Je hausse les épaules.
— Ça va. C'est beaucoup de croquis et certains cours m'ennuient, mais l'an prochain, je pourrai choisir des options, alors ce sera plus agréable.
Ses fossettes se creusent avec ses lèvres qui s'étirent.
— C'est bien. Tu dois faire ce qui te fait palpiter le cœur, ajoute-t-elle en tapotant mon genou d'une de ses mains.

Un silence s'installe, dû au fait que nous buvons une gorgée de nos boissons chaudes. Puis, comme si elle voulait en venir au vif du sujet, elle fait remarquer :

— Il est gentil, ton ami. J'ai oublié son prénom.
Elle me montre son arcade sourcilière et rajoute :
— Colui che indossava il cerotto. | Celui qui porte un sparadrap.
Je feins un rire incontrôlé à l'entente de la description du sportif.
— Il s'appelle Gabriel.
— Sì ! Gabriel ! amplifie-t-elle comme si elle avait s'était fatiguée à se souvenir de son prénom durant toute la journée. Ma mémoire n'est plus aussi vive que dans ma jeunesse.
— Ta mémoire va très bien, Nonna. Et oui, Gabriel est gentil.
— Je ne l'ai pas reconnu sur le coup, avec ses ematomi (hématomes). C'est plus tard que je me suis souvenu qu'il était déjà venu à la maison.
— Oh, il n'est pas venu si souvent. Deux ou trois fois.
— Sento che gli piaci. | Je sens qu'il t'aime bien.

Voilà donc le sujet de son intervention.

J'avale difficilement ma salive, baissant les yeux comme si j'avais peur qu'elle y voit quelque chose dont je suis moi-même inconscient.

— È normale, siamo amici. | C'est normal, nous sommes amis.

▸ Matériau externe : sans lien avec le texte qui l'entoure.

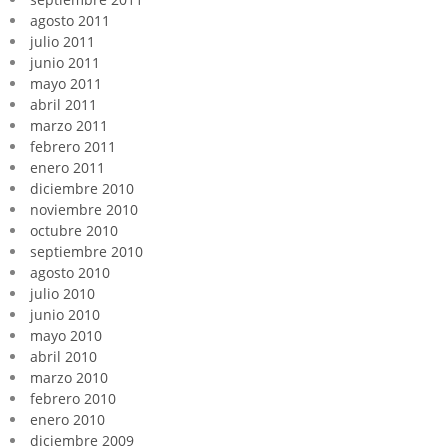
agosto 2011
julio 2011
junio 2011
mayo 2011
abril 2011
marzo 2011
febrero 2011
enero 2011
diciembre 2010
noviembre 2010
octubre 2010
septiembre 2010
agosto 2010
julio 2010
junio 2010
mayo 2010
abril 2010
marzo 2010
febrero 2010
enero 2010
diciembre 2009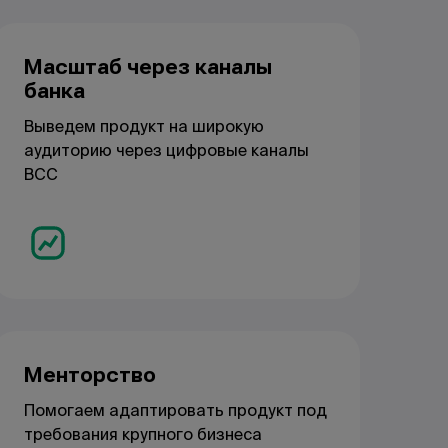
Масштаб через каналы
банка
Выведем продукт на широкую
аудиторию через цифровые каналы
BCC
Менторство
Помогаем адаптировать продукт под
требования крупного бизнеса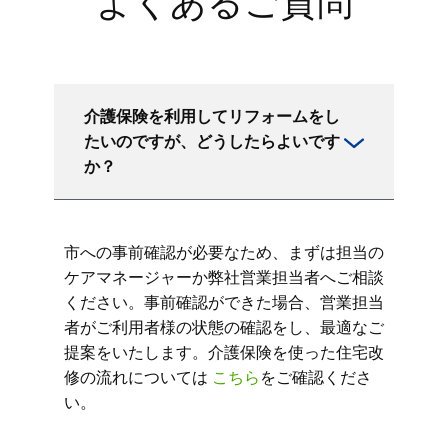
よくあるご質問
介護保険を利用してリフォームをし
たいのですが、どうしたらよいです
か？
市への事前確認が必要なため、まずは担当の
ケアマネージャーか弊社営業担当者へご相談
ください。事前確認ができた場合、営業担当
者がご利用者様の状態の確認をし、最適なご
提案をいたします。介護保険を使った住宅改
修の流れについては
こちら
をご確認くださ
い。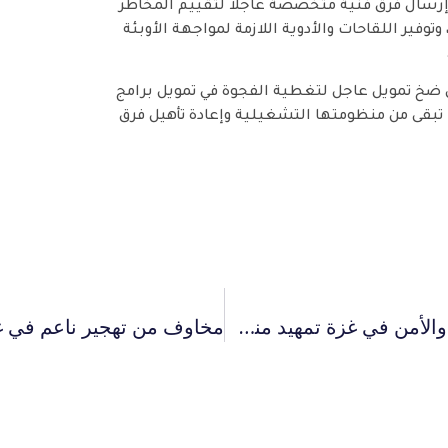
 إرسال فرق فنية متخصصة عاجلاً لتقييم المخاطر
وفير اللقاحات والأدوية اللازمة لمواجهة الأوبئة
 ضخ تمويل عاجل لتغطية الفجوة في تمويل برامج
ا تبقى من منظومتها التشغيلية وإعادة تأهيل فرق
استهداف إسرائيل الممنهج لعناصر الشرطة والأمن في غزة تمهيد منظم لبث الفوضى والفلتان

Je bois une nouvelle gorgée pour me soustraire à cette conversation. J'avise Adeline du coin de l'œil. Elle fixe ma charte accrochée au mur, qui relève sa bouche ridée. Elle finit par se redresser en s'appuyant sur le matelas. Un soupir s'échappe d'entre ses lèvres, comme pour exprimer sa fatigue.

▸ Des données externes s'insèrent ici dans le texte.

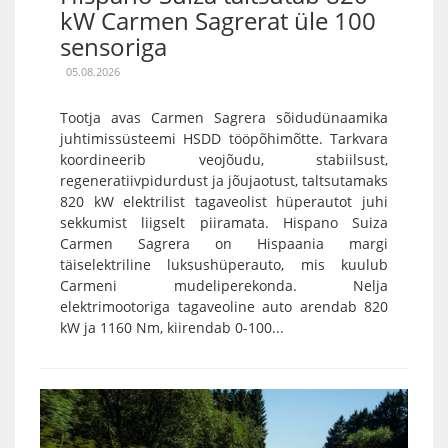
kW Carmen Sagrerat üle 100
sensoriga
05.08.2026
Tootja avas Carmen Sagrera sõidudünaamika
juhtimissüsteemi HSDD tööpõhimõtte. Tarkvara
koordineerib veojõudu, stabiilsust,
regeneratiivpidurdust ja jõujaotust, taltsutamaks
820 kW elektrilist tagaveolist hüperautot juhi
sekkumist liigselt piiramata. Hispano Suiza
Carmen Sagrera on Hispaania margi
täiselektriline luksushüperauto, mis kuulub
Carmeni mudeliperekonda. Nelja
elektrimootoriga tagaveoline auto arendab 820
kW ja 1160 Nm, kiirendab 0-100...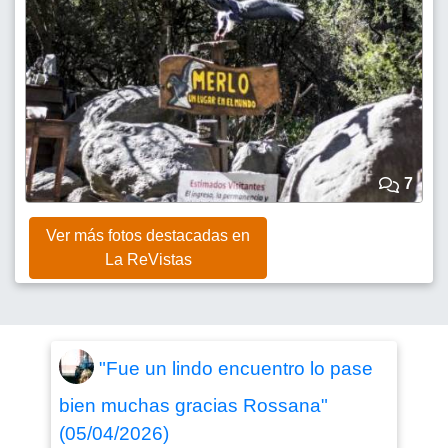
7
Ver más fotos destacadas en
La ReVistas
"Fue un lindo encuentro lo pase
bien muchas gracias Rossana"
(05/04/2026)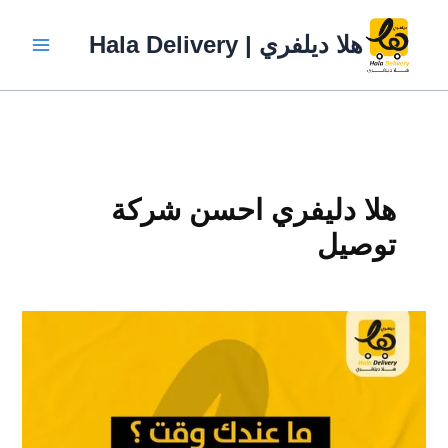
خطي
لى
هلا ديلفري | Hala Delivery
لمحتوى
هلا دليفري احسن شركة
توصيل
كيف
تكون
مندوب
توصيل
ناجح؟​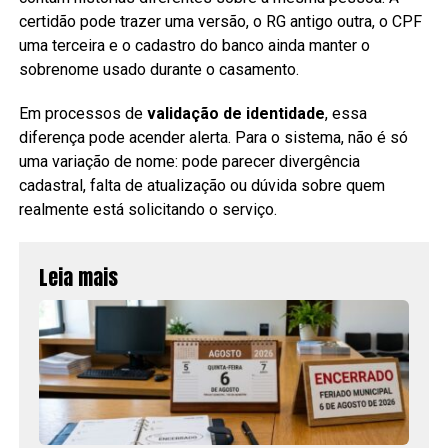
certidão pode trazer uma versão, o RG antigo outra, o CPF
uma terceira e o cadastro do banco ainda manter o
sobrenome usado durante o casamento.
Em processos de
validação de identidade
, essa
diferença pode acender alerta. Para o sistema, não é só
uma variação de nome: pode parecer divergência
cadastral, falta de atualização ou dúvida sobre quem
realmente está solicitando o serviço.
Leia mais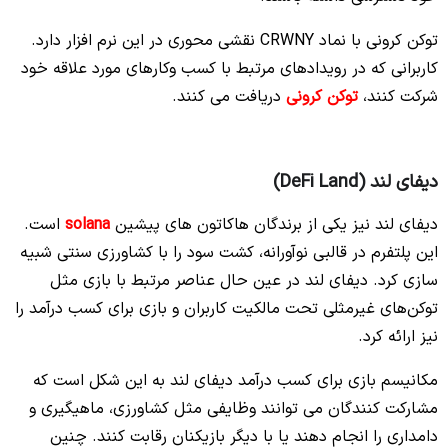
توکن کرونی با نماد CRWNY نقشی محوری در این نرم افزار دارد.
کاربرانی که در رویدادهای مرتبط با کسب وکارهای مورد علاقه خود
شرکت کنند،
توکن کرونی
دریافت می کنند.
دیفای لند (DeFi Land)
دیفای لند نیز یکی از برندگان هاکاتون های پیشین
solana
است.
این پلتفرم در قالبی نوآورانه، کشت سود را با کشاورزی سنتی شبیه
سازی کرد. دیفای لند در عین حال عناصر مرتبط با بازی مثل
توکن‌های غیرمثلی تحت مالکیت کاربران و بازی برای کسب درآمد را
نیز ارائه کرد.
مکانیسم بازی برای کسب درآمد دیفای لند به این شکل است که
مشارکت‌ کنندگان می‌ توانند وظایفی مثل کشاورزی، ماهیگیری و
دامداری را انجام دهند یا با دیگر بازیکنان رقابت کنند. چنین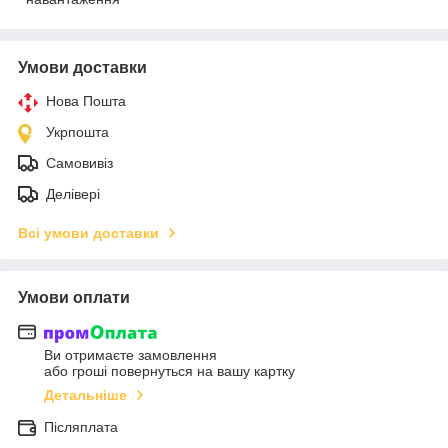
Умови доставки
Нова Пошта
Укрпошта
Самовивіз
Делівері
Всі умови доставки
Умови оплати
Ви отримаєте замовлення
або гроші повернуться на вашу картку
Детальніше
Післяплата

D'un pas traînant, elle se rend vers la porte qu'elle s'apprête à franchir, avant de finalement s'arrêter pour consulter l'affiche que je viens tout juste d'accrocher. Je me sens mis à nu qu'elle puisse lire mes objectifs pour tenter d'atteindre la paix intérieure. Je savais qu'elle ou maman finirait par la découvrir lorsque je l'ai exposée, et c'est là le premier obstacle de ce changement.

Adeline pouffe, puis elle se retourne dans ma direction. Son regard brille et sa voix est calme :
— On risque de pleurer un peu si l'on s'est laissé apprivoiser.

La référence au Petit Prince me fait l'effet d'une décharge dans ma poitrine. Depuis le drame de la fin d'été, je n'ai plus jamais touché à ce livre que j'ai tant aimé. Pire, je l'ai caché avec mon carnet dans une boite que je préférais oublier.

Le temps que je trouve mes mots afin de lui répondre, elle est déjà partie, en ayant pris soin de refermer la porte.